FedDyMem: Efficient Federated Learning with Dynamic Memory and Memory-Reduce for Unsupervised Image Anomaly Detection
This addresses data privacy concerns in UAD for industrial and medical domains, but it is incremental as it builds on existing federated learning approaches.
The paper tackles the problem of preserving data privacy in unsupervised image anomaly detection (UAD) for industrial and medical applications by proposing FedDyMem, an efficient federated learning method that uses dynamic memory and memory-reduce techniques, achieving effective results across six datasets.
Unsupervised image anomaly detection (UAD) has become a critical process in industrial and medical applications, but it faces growing challenges due to increasing concerns over data privacy. The limited class diversity inherent to one-class classification tasks, combined with distribution biases caused by variations in products across and within clients, poses significant challenges for preserving data privacy with federated UAD. Thus, this article proposes an efficient federated learning method with dynamic memory and memory-reduce for unsupervised image anomaly detection, called FedDyMem.
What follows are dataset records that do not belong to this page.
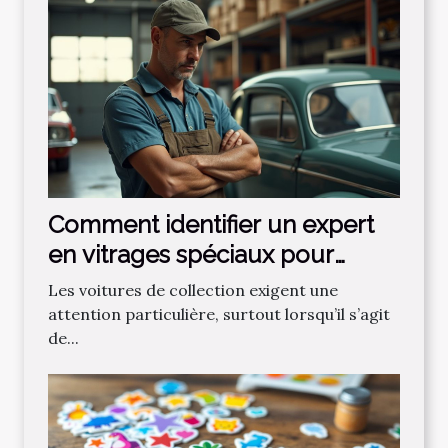
Comment identifier un expert
en vitrages spéciaux pour
voitures de collection ?
Les voitures de collection exigent une
attention particulière, surtout lorsqu’il s’agit
de...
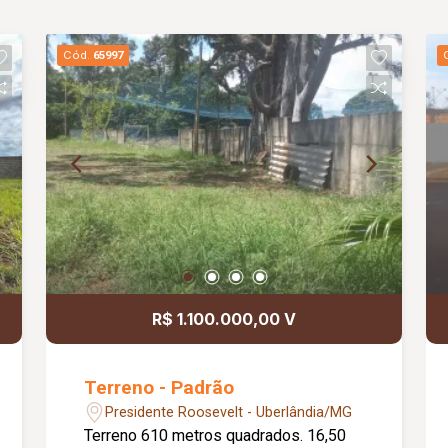
Cód.
65997
R$ 1.100.000,00 V
Terreno - Padrão
Presidente Roosevelt - Uberlândia/MG
Terreno 610 metros quadrados. 16,50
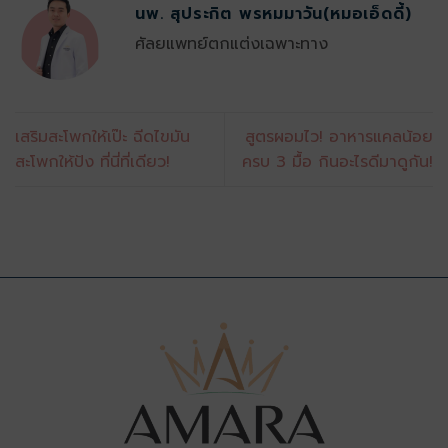
นพ. สุประกิต พรหมมาวัน(หมอเอ็ดดี้)
ศัลยแพทย์ตกแต่งเฉพาะทาง
เสริมสะโพกให้เป๊ะ ฉีดไขมัน
สูตรผอมไว! อาหารแคลน้อย
สะโพกให้ปัง ที่นี่ที่เดียว!
ครบ 3 มื้อ กินอะไรดีมาดูกัน!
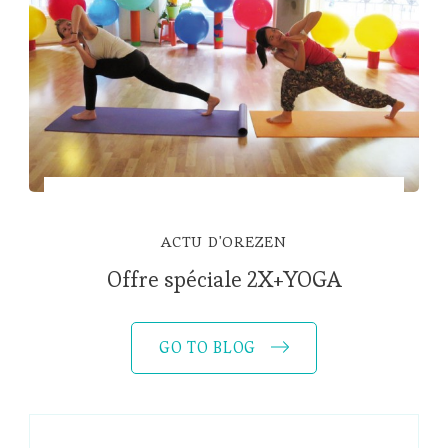
ACTU D'OREZEN
Offre spéciale 2X+YOGA
GO TO BLOG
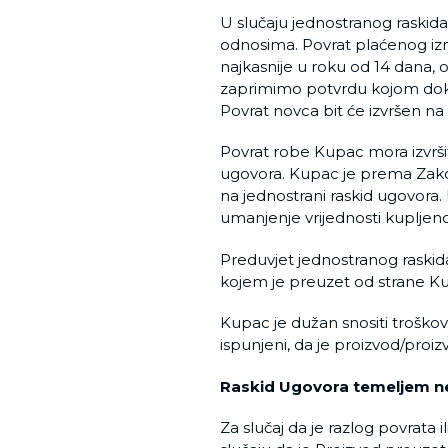
U slučaju jednostranog raski
odnosima. Povrat plaćenog izno
najkasnije u roku od 14 dana,
zaprimimo potvrdu kojom dokazu
Povrat novca bit će izvršen na is
Povrat robe Kupac mora izvršit
ugovora. Kupac je prema Zakonu
na jednostrani raskid ugovora.
umanjenje vrijednosti kupljen
Preduvjet jednostranog raskida
kojem je preuzet od strane K
Kupac je dužan snositi troškov
ispunjeni, da je proizvod/proizv
Raskid Ugovora temeljem ne
Za slučaj da je razlog povrata 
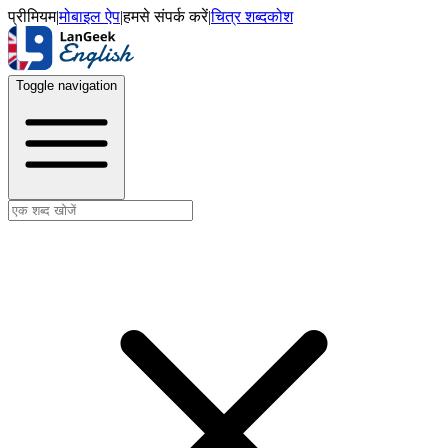
प्रीमियम
|
मोबाइल ऐप
|
हमसे संपर्क करें
|
चित्र शब्दकोश
Toggle navigation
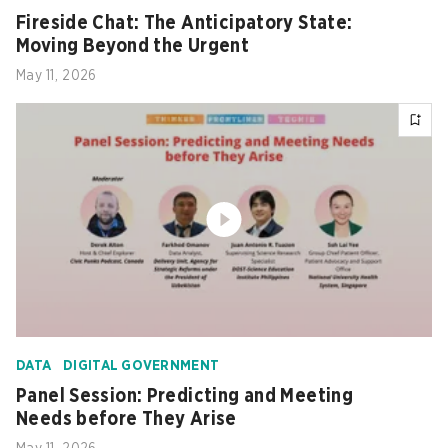
Fireside Chat: The Anticipatory State:
Moving Beyond the Urgent
May 11, 2026
DATA
DIGITAL GOVERNMENT
Panel Session: Predicting and Meeting
Needs before They Arise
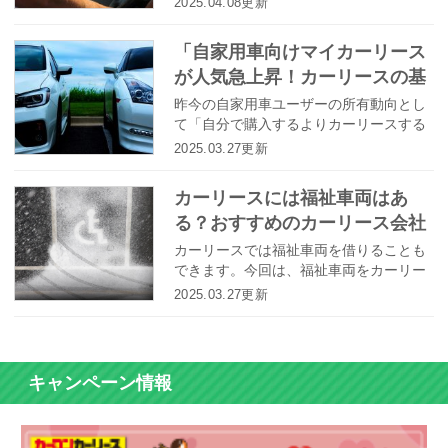
2025.04.08更新
う基礎知識から、ローン購入との違いや
審査内容までを正しく理解し、自分に合
「自家用車向けマイカーリース
った方法でマイカーを手に入れる方法を
が人気急上昇！カーリースの基
検討していきましょう。
本から審査や申込みの流れなど
昨今の自家用車ユーザーの所有動向とし
て「自分で購入するよりカーリースする
を詳しくご紹介」
方が楽！」という考え方が流行になりつ
2025.03.27更新
つあるようです。そもそも、カーリース
のシステムとは一体どんなものなのでし
カーリースには福祉車両はあ
ょうか？ 今回は、人気上昇中のマイカー
る？おすすめのカーリース会社
リースのシステムやサービス内容、審査
や申し込みの流れ等を詳しく解説してい
をご紹介
カーリースでは福祉車両を借りることも
きたいと思います。
できます。今回は、福祉車両をカーリー
スするメリットや、福祉車両を利用でき
2025.03.27更新
るおすすめのカーリース会社をご紹介し
ます。
キャンペーン情報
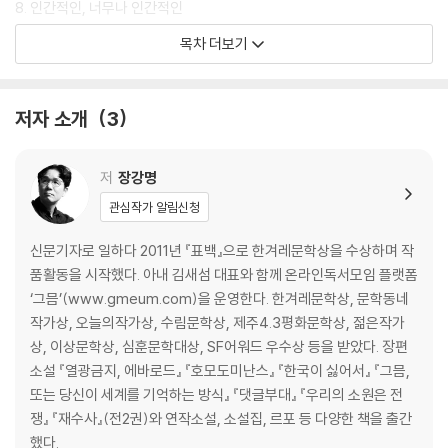
★★★ 최재천 송길영 장강명 유현준 김태용… AI가 바꿀 세상을 각 분야
8. 인간적인, 너무나 인간적인
전문가의 목소리로 듣다
9. 가치가 이끄는 기술
목차 더보기
★★★ 뇌과학자 ‘김대식’과 안무가 ‘김혜연’이 던지는 우리와 다음 세대를
10. 인공지능이 아직 하지 못하는 일
위한 새로운 질문들
★★★ 일의 미래, 업계의 미래, 인간의 미래에 대한 현실적 방향을 제시하
작가의 말
저자 소개
3
는 인문 교양서
주
인간은 호모사피엔스가 이룩한 문명에서 점점 더 새로운 미래로 나아가고
『사이 인간』
저
장강명
있다. 경험을 통해 지혜를 얻었던 호모사피엔스는 이제 입력값에 의존하는
프롤로그
관심작가 알림신청
신新인류 호모프롬프투스의 삶을 향해 가고 있는 것이다.
호모사피엔스와 마키나데우스, 그 사이에 선 이들에게 : 김대식(뇌과학자·
카이스트 교수) ?
신문기자로 일하다 2011년 『표백』으로 한겨레문학상을 수상하며 작
품활동을 시작했다. 아내 김새섬 대표와 함께 온라인독서모임 플랫폼
1부 불편한 질문들 - 생존을 위한 화두
‘그믐’(www.gmeum.com)을 운영한다. 한겨레문학상, 문학동네
작가상, 오늘의작가상, 수림문학상, 제주4.3평화문학상, 젊은작가
공포를 넘어 공존으로 : 진화생물학자 최재천
상, 이상문학상, 심훈문학대상, SF어워드 우수상 등을 받았다. 장편
퍼텐셜이 아닌 어빌리티를 팔아라 : 마인드마이너·작가 송길영
소설 『열광금지, 에바로드』 『호모도미난스』 『한국이 싫어서』 『그믐,
나약함의 역설 : 소설가 장강명
또는 당신이 세계를 기억하는 방식』 『댓글부대』 『우리의 소원은 전
관계의 설계 : 건축가 유현준
쟁』 『재수사』(전2권)와 연작소설, 소설집, 르포 등 다양한 책을 출간
아우라라는 시간의 축 : 영화감독 김태용
했다.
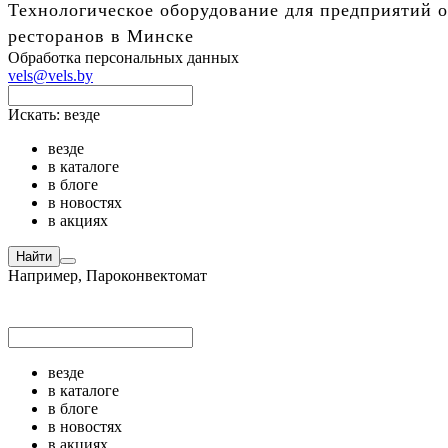
Технологическое оборудование для предприятий о
ресторанов в Минске
Обработка персональных данных
vels@vels.by
Искать:
везде
везде
в каталоге
в блоге
в новостях
в акциях
Найти
Например,
Пароконвектомат
везде
в каталоге
в блоге
в новостях
в акциях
Considering all client data belongs to a single class (i.e., normal sample) in UAD and the distribution of intra-class features demonstrates significant skewness, FedDyMem facilitates knowledge sharing between the client and server through the client's dynamic memory bank instead of model parameters. In the local clients, a memory generator and a metric loss are employed to improve the consistency of the feature distribution for normal samples, leveraging the local model to update the memory bank dynamically. For efficient communication, a memory-reduce method based on weighted averages is proposed to significantly decrease the scale of memory banks. On the server, global memory is constructed and distributed to individual clients through k-means aggregation. Experiments conducted on six industrial and medical datasets, comprising a mixture of six products or health screening types derived from eleven public datasets, demonstrate the effectiveness of FedDyMem.